▶ [Record extracts]:
# # # # # # #
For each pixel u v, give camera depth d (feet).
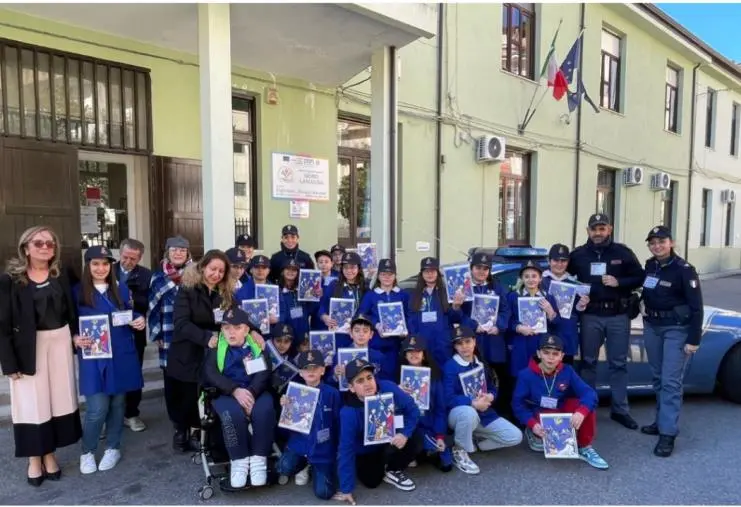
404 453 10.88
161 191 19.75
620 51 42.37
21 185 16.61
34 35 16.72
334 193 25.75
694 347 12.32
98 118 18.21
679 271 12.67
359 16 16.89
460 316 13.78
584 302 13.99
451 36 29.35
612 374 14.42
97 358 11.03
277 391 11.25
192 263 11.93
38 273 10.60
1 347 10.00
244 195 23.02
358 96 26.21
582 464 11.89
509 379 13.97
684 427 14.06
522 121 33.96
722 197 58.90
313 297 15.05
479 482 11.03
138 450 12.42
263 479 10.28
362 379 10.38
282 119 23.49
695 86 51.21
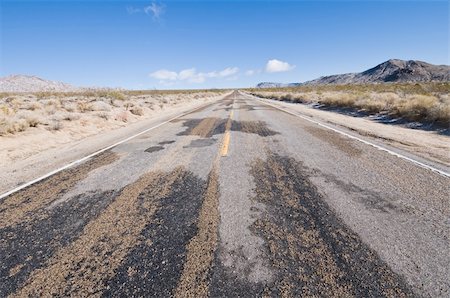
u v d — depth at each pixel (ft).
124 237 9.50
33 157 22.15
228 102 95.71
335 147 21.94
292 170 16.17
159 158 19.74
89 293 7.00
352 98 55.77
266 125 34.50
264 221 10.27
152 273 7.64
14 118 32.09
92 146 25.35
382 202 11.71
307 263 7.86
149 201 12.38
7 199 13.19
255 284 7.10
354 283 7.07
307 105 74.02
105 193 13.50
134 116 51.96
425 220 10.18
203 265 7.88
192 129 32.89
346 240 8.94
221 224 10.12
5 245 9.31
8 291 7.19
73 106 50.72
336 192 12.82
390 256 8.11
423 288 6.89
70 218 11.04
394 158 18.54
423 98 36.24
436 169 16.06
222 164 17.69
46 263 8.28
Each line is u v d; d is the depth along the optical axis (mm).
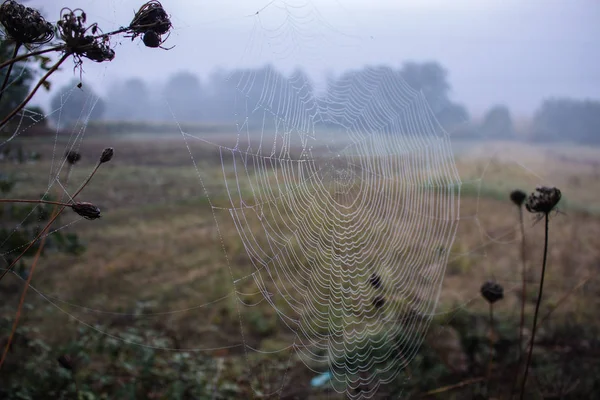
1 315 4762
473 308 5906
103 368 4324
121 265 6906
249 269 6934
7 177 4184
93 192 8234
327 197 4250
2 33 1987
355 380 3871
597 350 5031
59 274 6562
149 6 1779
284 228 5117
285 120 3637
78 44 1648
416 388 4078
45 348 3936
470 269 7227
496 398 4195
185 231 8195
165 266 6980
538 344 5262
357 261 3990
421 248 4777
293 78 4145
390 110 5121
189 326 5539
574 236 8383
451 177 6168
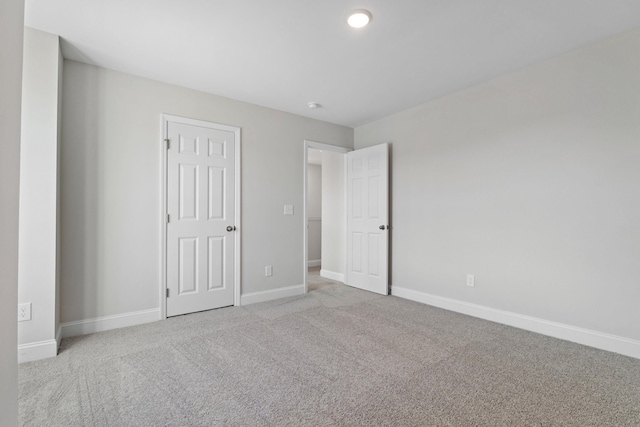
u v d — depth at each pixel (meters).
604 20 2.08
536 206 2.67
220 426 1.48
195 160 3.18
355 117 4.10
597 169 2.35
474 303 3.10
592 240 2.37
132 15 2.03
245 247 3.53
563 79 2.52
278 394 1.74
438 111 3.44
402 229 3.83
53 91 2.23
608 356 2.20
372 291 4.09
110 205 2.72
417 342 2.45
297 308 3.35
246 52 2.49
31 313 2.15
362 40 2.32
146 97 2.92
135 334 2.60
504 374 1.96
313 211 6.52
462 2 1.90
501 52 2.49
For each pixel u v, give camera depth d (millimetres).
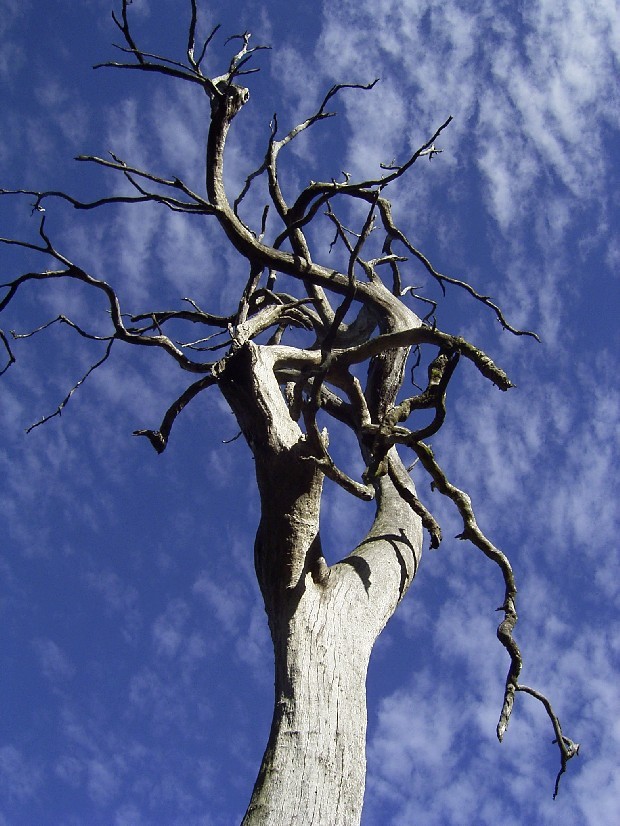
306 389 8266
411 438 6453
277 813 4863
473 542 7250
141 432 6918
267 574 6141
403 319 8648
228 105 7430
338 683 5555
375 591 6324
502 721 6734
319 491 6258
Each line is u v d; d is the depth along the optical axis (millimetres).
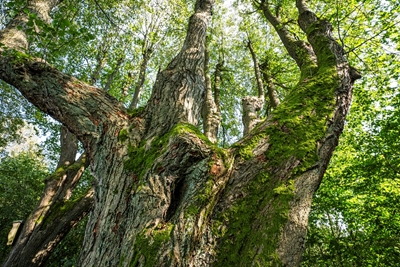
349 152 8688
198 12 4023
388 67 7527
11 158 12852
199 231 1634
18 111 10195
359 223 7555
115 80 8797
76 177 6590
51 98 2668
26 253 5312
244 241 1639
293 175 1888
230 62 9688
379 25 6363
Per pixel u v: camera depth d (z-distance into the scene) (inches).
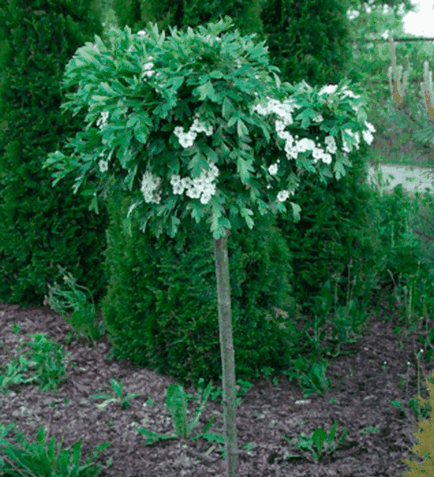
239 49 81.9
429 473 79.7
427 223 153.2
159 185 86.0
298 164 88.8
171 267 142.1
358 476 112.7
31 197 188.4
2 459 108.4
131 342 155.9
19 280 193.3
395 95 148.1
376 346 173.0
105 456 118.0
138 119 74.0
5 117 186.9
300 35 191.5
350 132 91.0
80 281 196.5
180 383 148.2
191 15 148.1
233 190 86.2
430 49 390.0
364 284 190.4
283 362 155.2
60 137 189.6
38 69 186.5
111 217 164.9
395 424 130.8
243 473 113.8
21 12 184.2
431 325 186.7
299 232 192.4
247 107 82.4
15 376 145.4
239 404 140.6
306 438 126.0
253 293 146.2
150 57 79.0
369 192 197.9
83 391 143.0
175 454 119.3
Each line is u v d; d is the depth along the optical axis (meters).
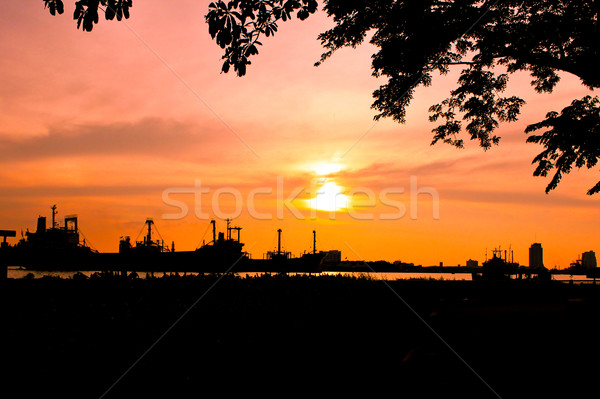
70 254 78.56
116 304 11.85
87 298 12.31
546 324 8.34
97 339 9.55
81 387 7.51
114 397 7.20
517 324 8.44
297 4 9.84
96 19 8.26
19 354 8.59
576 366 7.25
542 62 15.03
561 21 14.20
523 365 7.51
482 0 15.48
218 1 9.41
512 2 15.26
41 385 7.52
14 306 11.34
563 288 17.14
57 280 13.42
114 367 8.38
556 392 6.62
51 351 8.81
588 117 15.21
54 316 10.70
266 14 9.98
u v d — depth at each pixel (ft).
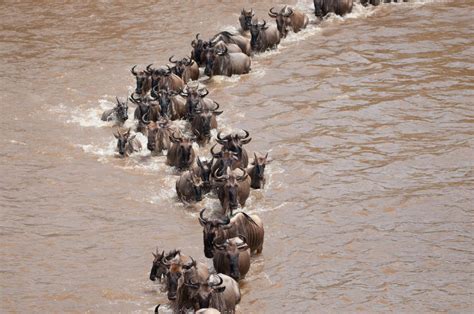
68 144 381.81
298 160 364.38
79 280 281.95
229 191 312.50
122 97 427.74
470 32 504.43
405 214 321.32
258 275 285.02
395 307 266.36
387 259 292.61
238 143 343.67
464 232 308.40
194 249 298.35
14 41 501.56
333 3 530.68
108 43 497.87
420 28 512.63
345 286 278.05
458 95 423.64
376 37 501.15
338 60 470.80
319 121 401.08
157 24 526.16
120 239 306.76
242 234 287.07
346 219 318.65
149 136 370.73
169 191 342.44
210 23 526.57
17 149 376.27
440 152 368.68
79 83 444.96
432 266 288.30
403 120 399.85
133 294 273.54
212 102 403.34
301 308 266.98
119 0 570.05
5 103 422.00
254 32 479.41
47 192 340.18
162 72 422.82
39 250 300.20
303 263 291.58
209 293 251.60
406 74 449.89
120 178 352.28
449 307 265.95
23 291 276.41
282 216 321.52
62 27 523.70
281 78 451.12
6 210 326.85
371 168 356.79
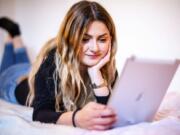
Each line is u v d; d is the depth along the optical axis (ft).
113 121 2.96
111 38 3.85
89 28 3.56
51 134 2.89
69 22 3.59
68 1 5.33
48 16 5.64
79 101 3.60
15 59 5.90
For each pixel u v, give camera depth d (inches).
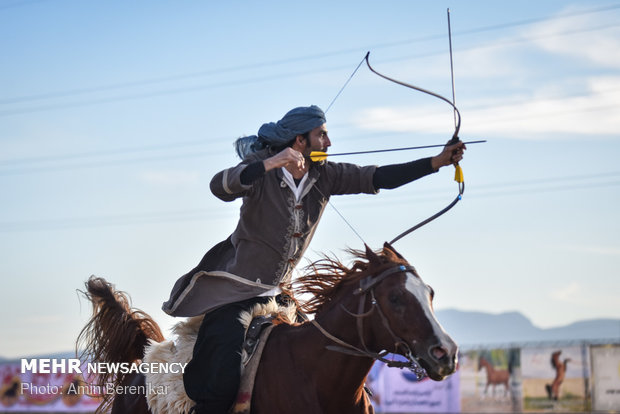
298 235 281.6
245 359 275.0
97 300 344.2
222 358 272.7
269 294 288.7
# # # # # # #
▶ [Task details]: The answer should be an exact restatement of every entry, with the pictures omitted.

▶ [Written response]:
For each pixel u v, give camera depth d (feet).
404 453 10.88
161 191 19.75
620 51 42.37
21 185 16.61
34 35 16.72
334 193 25.75
694 347 12.32
98 118 18.21
679 271 12.67
359 16 16.89
460 316 13.78
584 302 13.99
451 36 29.35
612 374 14.42
97 358 11.03
277 391 11.25
192 263 11.93
38 273 10.60
1 347 10.00
244 195 23.02
358 96 26.21
582 464 11.89
509 379 13.97
684 427 14.06
522 121 33.96
722 197 58.90
313 297 15.05
479 482 11.03
138 450 12.42
263 479 10.28
362 379 10.38
282 119 23.49
695 86 51.21
u v d — depth at each pixel (ft).
124 237 9.50
33 157 22.15
228 102 95.71
335 147 21.94
292 170 16.17
159 158 19.74
89 293 7.00
352 98 55.77
266 125 34.50
264 221 10.27
152 273 7.64
14 118 32.09
92 146 25.35
382 202 11.71
307 263 7.86
149 201 12.38
7 199 13.19
255 284 7.10
354 283 7.07
307 105 74.02
105 193 13.50
134 116 51.96
425 220 10.18
203 265 7.88
192 129 32.89
346 240 8.94
221 224 10.12
5 245 9.31
8 291 7.19
73 106 50.72
336 192 12.82
390 256 8.11
423 288 6.89
70 218 11.04
394 158 18.54
423 98 36.24
436 169 16.06
222 164 17.69
46 263 8.28
Each line is u v d; d is the depth along the optical axis (mm).
1 315 4762
473 308 5906
103 368 4324
121 265 6906
249 269 6934
7 177 4184
93 192 8234
327 197 4250
2 33 1987
355 380 3871
597 350 5031
59 274 6562
149 6 1779
284 228 5117
285 120 3637
78 44 1648
416 388 4078
45 348 3936
470 269 7227
496 398 4195
185 231 8195
165 266 6980
538 344 5262
357 261 3990
421 248 4777
293 78 4145
390 110 5121
189 326 5539
574 236 8383
451 177 6168
u v d — depth at each pixel (meters).
604 20 2.08
536 206 2.67
220 426 1.48
195 160 3.18
355 117 4.10
597 169 2.35
474 303 3.10
592 240 2.37
132 15 2.03
245 247 3.53
563 79 2.52
278 394 1.74
438 111 3.44
402 229 3.83
53 91 2.23
608 356 2.20
372 291 4.09
110 205 2.72
417 342 2.45
297 308 3.35
246 52 2.49
31 313 2.15
362 40 2.32
146 97 2.92
135 334 2.60
504 374 1.96
313 211 6.52
462 2 1.90
501 52 2.49
For each pixel u v, give camera depth d (millimetres).
306 389 8266
411 438 6453
277 813 4863
473 542 7250
141 432 6918
267 574 6141
403 319 8648
228 105 7430
338 683 5555
375 591 6324
502 721 6734
319 491 6258
Each line is u v d; d is the depth along the optical axis (millimetres).
349 152 8688
198 12 4023
388 67 7527
11 158 12852
199 231 1634
18 111 10195
359 223 7555
115 80 8797
76 177 6590
51 98 2668
26 253 5312
244 241 1639
293 175 1888
230 62 9688
379 25 6363
Per pixel u v: camera depth d (z-distance into the scene) (inches).
239 49 81.9
429 473 79.7
427 223 153.2
159 185 86.0
298 164 88.8
171 267 142.1
358 476 112.7
31 197 188.4
2 459 108.4
131 342 155.9
19 280 193.3
395 95 148.1
376 346 173.0
105 456 118.0
138 119 74.0
5 117 186.9
300 35 191.5
350 132 91.0
80 281 196.5
180 383 148.2
191 15 148.1
233 190 86.2
430 49 390.0
364 284 190.4
283 362 155.2
60 137 189.6
38 69 186.5
111 217 164.9
395 424 130.8
243 473 113.8
21 12 184.2
431 325 186.7
299 232 192.4
247 107 82.4
15 376 145.4
239 404 140.6
306 438 126.0
253 293 146.2
150 57 79.0
369 192 197.9
83 391 143.0
175 454 119.3
Each line is u v d; d is the depth along the optical axis (meters).
70 254 78.56
116 304 11.85
87 298 12.31
546 324 8.34
97 339 9.55
81 387 7.51
114 397 7.20
517 324 8.44
297 4 9.84
96 19 8.26
19 354 8.59
576 366 7.25
542 62 15.03
561 21 14.20
523 365 7.51
482 0 15.48
218 1 9.41
512 2 15.26
41 385 7.52
14 306 11.34
563 288 17.14
57 280 13.42
114 367 8.38
556 392 6.62
51 351 8.81
588 117 15.21
54 316 10.70
266 14 9.98
u v d — depth at each pixel (ft).
68 144 381.81
298 160 364.38
79 280 281.95
229 191 312.50
122 97 427.74
470 32 504.43
405 214 321.32
258 275 285.02
395 307 266.36
387 259 292.61
238 143 343.67
464 232 308.40
194 249 298.35
14 41 501.56
333 3 530.68
108 43 497.87
420 28 512.63
345 286 278.05
458 95 423.64
376 37 501.15
338 60 470.80
319 121 401.08
157 24 526.16
120 239 306.76
242 234 287.07
346 219 318.65
149 136 370.73
169 191 342.44
210 23 526.57
17 149 376.27
440 152 368.68
79 83 444.96
432 266 288.30
403 120 399.85
133 294 273.54
212 102 403.34
301 308 266.98
119 0 570.05
5 103 422.00
254 32 479.41
47 192 340.18
162 72 422.82
39 250 300.20
303 263 291.58
209 293 251.60
406 74 449.89
120 178 352.28
449 307 265.95
23 291 276.41
282 216 321.52
62 27 523.70
281 78 451.12
6 210 326.85
371 168 356.79
Each line is u v d; d is the depth along the optical axis (ft).
113 121 2.96
111 38 3.85
89 28 3.56
51 134 2.89
69 22 3.59
68 1 5.33
48 16 5.64
79 101 3.60
15 59 5.90
For each pixel u v, give camera depth d (inches).
298 235 281.6
245 359 275.0
97 300 344.2
222 358 272.7
269 294 288.7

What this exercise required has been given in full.